25 February 2019

The Impact of Localization

As protectionist and nationalist sentiment continues to grow in many areas of the world, a trend has emerged that is threatening to reverse the process of globalization that has dominated the world economy for the past four decade.  This trend is localization and it has been gaining momentum in recent years. In fact, there has been a great deal of focus on this trend towards localization as economists realized that the downturn in international trade and investment in the years following the global financial crisis was not an anomaly, but instead, a prolonged period of little or no foreign trade and investment growth.  

Instead of focusing on efforts to achieve economies of scale via mass production in low-cost manufacturing centers, more and more businesses are now focusing on producing goods (and providing services) closer to home.  This is being done for two main reasons.  One, as the global market for goods and services becomes more fragmented thanks to the rising influence of emerging markets and the decline of many developed markets, businesses are forced to increasingly tailor their products towards local or regional tastes that are significantly different than those of their traditional markets.  For example, food and drink companies operating in India must cater to local tastes if they intend to succeed in the world’s fastest-growing large economy.  A second reason is that the threat of rising barriers to trade and investment is forcing businesses to rethink their globalization strategies.  In order to avoid a sudden loss of access to a key export market, or a devastating disruption to their global supply chains, businesses are instead turning to production locations within their key markets. 

Many factors are driving this trend of localization.  First, the aforementioned risk of trade and investment barriers is a growing concern for any business operating outside of their home market.  As support for protectionist and nationalist policies grows in many areas of the world, the potential for even more trade barriers to arise will grow accordingly.  Second, changing technologies are making localization possible.  For example, automation and 3D printing are reducing the cost disadvantages associated with production operations in developed markets. While this won’t bring many manufacturing jobs back to developed economies, it will bring production operations back.  Third, changing consumption patterns, particularly among younger consumers, are making it more desirable to produce goods locally, as opposed to in low-cost emerging economies far from the markets in which the goods are being sold. 

This trend towards localization is evident in the trade and investment data from the past few years.  For example, over the past seven years, global trade levels have barely risen at all, despite a relatively strong performance by many of the world’s leading economies during that period.  In fact, exports from both developed and emerging markets have been relatively stagnant during that period, in contrast to the rapid growth in exports in emerging markets in the preceding decades.  In terms of foreign investment, the changes have been even more significant.  Since 2012, foreign investment levels have fallen by nearly 17%, a dramatic change from the dramatic increases in foreign investment recorded over the previous 30 years. Much of this stems from the significant decline in investment between the world’s leading economies, the United States, China and Europe, which are the result of both rising trade barriers and a focus on producing goods closer to home in each of these markets.
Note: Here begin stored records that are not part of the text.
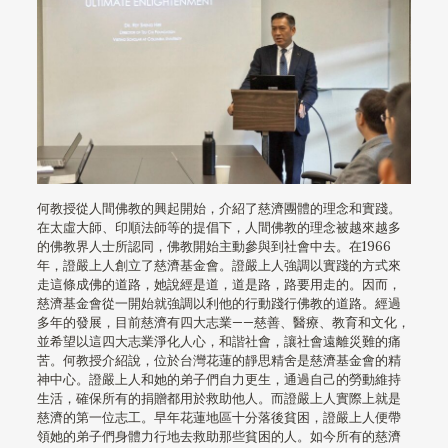
何教授從人間佛教的興起開始，介紹了慈濟團體的理念和實踐。
在太虛大師、印順法師等的提倡下，人間佛教的理念被越來越多
的佛教界人士所認同，佛教開始主動參與到社會中去。在1966
年，證嚴上人創立了慈濟基金會。證嚴上人強調以實踐的方式來
走這條成佛的道路，她說經是道，道是路，路要用走的。因而，
慈濟基金會從一開始就強調以利他的行動踐行佛教的道路。經過
多年的發展，目前慈濟有四大志業——慈善、醫療、教育和文化，
並希望以這四大志業淨化人心，和諧社會，讓社會遠離災難的痛
苦。何教授介紹說，位於台灣花蓮的靜思精舍是慈濟基金會的精
神中心。證嚴上人和她的弟子們自力更生，通過自己的勞動維持
生活，確保所有的捐贈都用於救助他人。而證嚴上人實際上就是
慈濟的第一位志工。早年花蓮地區十分落後貧困，證嚴上人便帶
領她的弟子們身體力行地去救助那些貧困的人。如今所有的慈濟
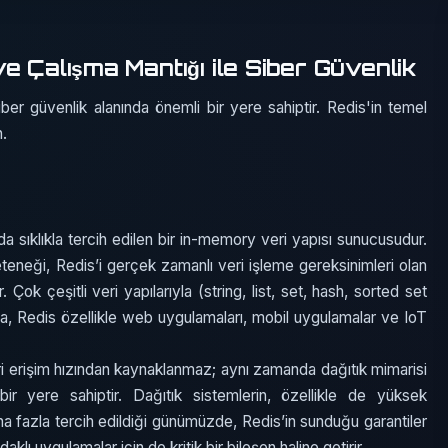
e Çalışma Mantığı ile Siber Güvenlik
 siber güvenlik alanında önemli bir yere sahiptir. Redis'in temel
n.
 sıklıkla tercih edilen bir in-memory veri yapısı sunucusudur.
eneği, Redis’i gerçek zamanlı veri işleme gereksinimleri olan
 Çok çeşitli veri yapılarıyla (string, list, set, hash, sorted set
la, Redis özellikle web uygulamaları, mobil uygulamalar ve IoT
ri erişim hızından kaynaklanmaz; aynı zamanda dağıtık mimarisi
bir yere sahiptir. Dağıtık sistemlerin, özellikle de yüksek
ha fazla tercih edildiği günümüzde, Redis’in sunduğu garantiler
klı uygulamalar için de kritik bir bileşen haline getirir.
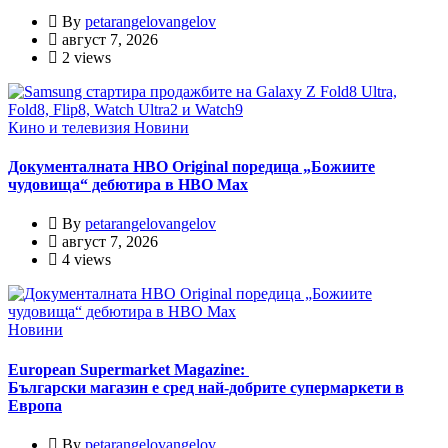
By
petarangelovangelov
август 7, 2026
2 views
Кино и телевизия
Новини
Документалната HBO Original поредица „Божиите
чудовища“ дебютира в HBO Max
By
petarangelovangelov
август 7, 2026
4 views
Новини
European Supermarket Magazine:
Български магазин е сред най-добрите супермаркети в
Европа
By
petarangelovangelov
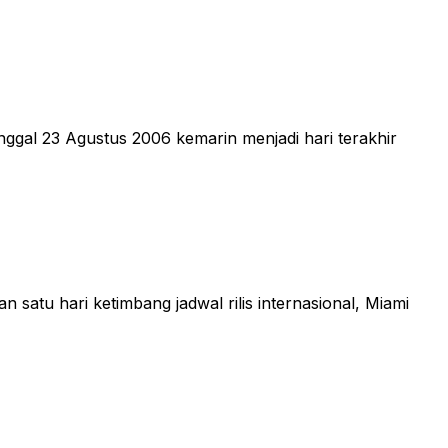
ggal 23 Agustus 2006 kemarin menjadi hari terakhir
satu hari ketimbang jadwal rilis internasional, Miami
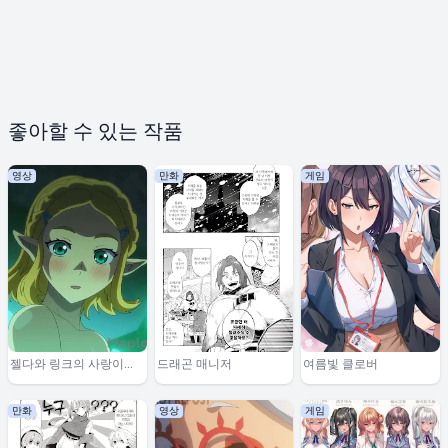
좋아할 수 있는 작품
영상
만화
게임
젤다와 링크의 사랑이야
드래곤 매니저
여름빛 클로버
기
만화
영상
게임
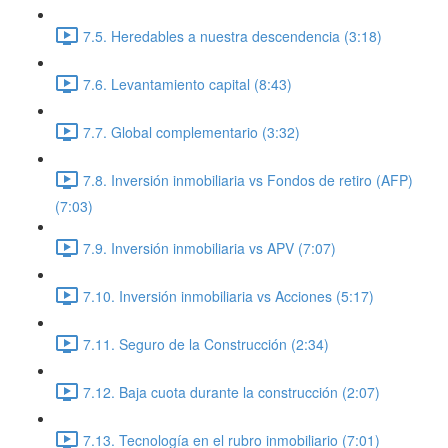
7.5. Heredables a nuestra descendencia (3:18)
7.6. Levantamiento capital (8:43)
7.7. Global complementario (3:32)
7.8. Inversión inmobiliaria vs Fondos de retiro (AFP)
(7:03)
7.9. Inversión inmobiliaria vs APV (7:07)
7.10. Inversión inmobiliaria vs Acciones (5:17)
7.11. Seguro de la Construcción (2:34)
7.12. Baja cuota durante la construcción (2:07)
7.13. Tecnología en el rubro inmobiliario (7:01)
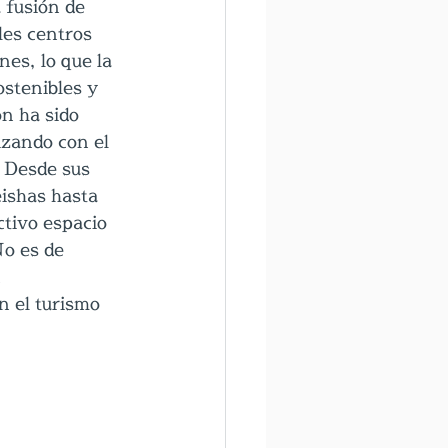
 fusión de 
les centros 
es, lo que la 
ostenibles y 
n ha sido 
izando con el 
. Desde sus 
eishas hasta 
tivo espacio 
No es de 
 
n el turismo 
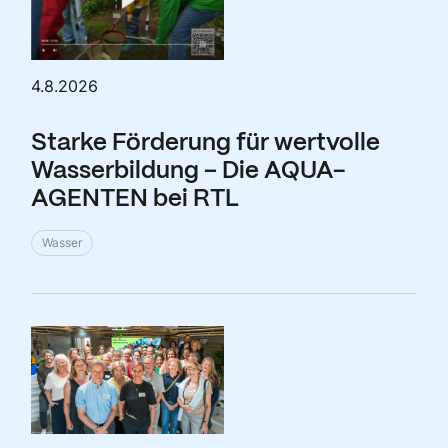
4.8.2026
Starke Förderung für wertvolle
Wasserbildung – Die AQUA-
AGENTEN bei RTL
Wasser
As with any major economic change on this scale, there will be winners and losers.  For example, the process of globalization produced many winners, such as emerging markets that developed export-oriented manufacturing sectors, or consumers that benefitted from lower prices for many products and services. However, there were losers as well, such as many “old industry” manufacturing sectors in developed economies or uncompetitive emerging markets.  Should localization prove to be a long-term trend and not just a short-term reaction to temporary market changes, then there will also be winners and losers.  For example, larger developed markets such as the United States will benefit from a return of production operations, while larger emerging markets such as India will continue to see investment flowing inwards as businesses can ill-afford to miss opportunities in high-growth markets.  In contrast, smaller markets will suffer, particularly those that find themselves either cut off from larger or faster-growing markets, or stuck in low-growth markets.  In addition, many emerging markets that had hoped to follow the example of Japan, South Korea and China and export their way to wealth may find that path much more difficult in an era of localization.  In short, should the trend towards localization persist, the disruptions to the global economy could be as great as those caused by the globalization of the 1980s, 1990s, and early 2000s.